A Turquia não é, infelizmente, caso único num mundo em que, desde 2021, a maior parte dos seres humanos vive num Estado autocrático. E esta é a tendência contemporânea de descrédito da política e do establishment com causas bem identificadas, mas sem soluções à vista: as pessoas gostam da liberdade e da democracia, mas não se incomodam perante atentados aos seus direitos. O sistema que a Grécia Clássica começou incipientemente a desenhar está a desintegrar-se com os séculos, criando paradoxoscujos impactos os teóricos não conseguem antecipar ou prevenir.

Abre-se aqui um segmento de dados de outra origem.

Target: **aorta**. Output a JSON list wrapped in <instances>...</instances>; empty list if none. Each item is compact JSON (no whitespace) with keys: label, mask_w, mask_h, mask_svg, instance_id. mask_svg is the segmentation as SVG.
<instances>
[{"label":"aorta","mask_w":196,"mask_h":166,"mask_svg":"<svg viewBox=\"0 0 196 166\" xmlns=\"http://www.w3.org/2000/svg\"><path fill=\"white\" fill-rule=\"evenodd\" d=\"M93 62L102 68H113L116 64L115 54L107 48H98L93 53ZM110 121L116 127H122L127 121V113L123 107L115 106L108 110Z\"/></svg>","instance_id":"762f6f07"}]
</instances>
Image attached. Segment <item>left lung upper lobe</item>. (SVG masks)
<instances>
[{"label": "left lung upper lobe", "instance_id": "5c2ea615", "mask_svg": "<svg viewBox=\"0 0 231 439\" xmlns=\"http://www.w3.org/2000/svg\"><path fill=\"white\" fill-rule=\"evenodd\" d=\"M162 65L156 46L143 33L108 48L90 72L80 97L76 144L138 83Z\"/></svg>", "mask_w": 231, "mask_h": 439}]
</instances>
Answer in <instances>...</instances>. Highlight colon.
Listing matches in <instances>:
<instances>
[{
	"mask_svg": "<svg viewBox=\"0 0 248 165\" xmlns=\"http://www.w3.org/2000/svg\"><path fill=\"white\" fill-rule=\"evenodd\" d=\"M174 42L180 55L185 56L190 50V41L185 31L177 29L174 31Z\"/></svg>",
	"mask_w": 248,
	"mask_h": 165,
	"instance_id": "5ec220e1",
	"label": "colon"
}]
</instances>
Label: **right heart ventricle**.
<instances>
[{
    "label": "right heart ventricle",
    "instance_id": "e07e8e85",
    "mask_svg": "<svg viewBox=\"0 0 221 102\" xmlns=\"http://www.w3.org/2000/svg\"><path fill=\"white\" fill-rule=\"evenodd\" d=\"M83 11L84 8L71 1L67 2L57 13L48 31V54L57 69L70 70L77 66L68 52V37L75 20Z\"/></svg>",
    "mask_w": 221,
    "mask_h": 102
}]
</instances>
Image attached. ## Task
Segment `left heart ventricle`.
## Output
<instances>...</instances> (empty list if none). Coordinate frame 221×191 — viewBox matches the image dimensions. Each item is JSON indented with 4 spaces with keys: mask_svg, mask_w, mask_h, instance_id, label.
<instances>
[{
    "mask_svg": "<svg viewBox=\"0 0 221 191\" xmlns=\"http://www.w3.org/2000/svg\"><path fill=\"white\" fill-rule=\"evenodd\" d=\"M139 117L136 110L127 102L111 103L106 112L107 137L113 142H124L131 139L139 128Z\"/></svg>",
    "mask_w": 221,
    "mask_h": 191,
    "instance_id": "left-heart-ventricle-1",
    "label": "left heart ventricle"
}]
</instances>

O (segundo, desde abril,) país mais populoso do mundo organiza eleições com apenas um partido disponível nos boletins; o primeiro tem uma democracia à deriva; o maior, geograficamente, tem eleições mas persegue e mata a oposição; a maior democracia em África está perante uma crise económica, social, política e de segurança com resultados eleitorais contestados; um dos poucos Estados não muçulmanos no Médio Oriente tem um regime quase tão duro quanto aquele que quase causava a destruição completa do povo que o compõe; o maior país da América Latina foi presidido há pouco tempo por um negacionista da ciência, da igualdade e do respeito pelas minorias; e um Estado-membro da União Europeia recuou em direitos fundamentais básicos, controlando inclusivamente as universidades que lhes preparam doutrinalmente os altos quadros para os anos vindouros. Ora, as contas começam a ficar apertadas para as democracias: China, Índia, Rússia, Nigéria, Israel, Brasil e Hungria são apenas exemplos de uma muito longa lista.

A Turquia faz parte dessa lista e reflete o que academicamente se assumiu há anos: democracia formal ou institucional não é necessariamente sinónimo de democracia substantiva.

A existência de eleições e instituições (mesmo que democráticas) são apenas formas sem conteúdo; moldes sem massa; forma sem substância: falta a cultura política democrática, essa que exige aprendizagem e interiorização das regras mas também de uma perceção generalizada de que a democracia é a única via possível para a gestão política de uma comunidade.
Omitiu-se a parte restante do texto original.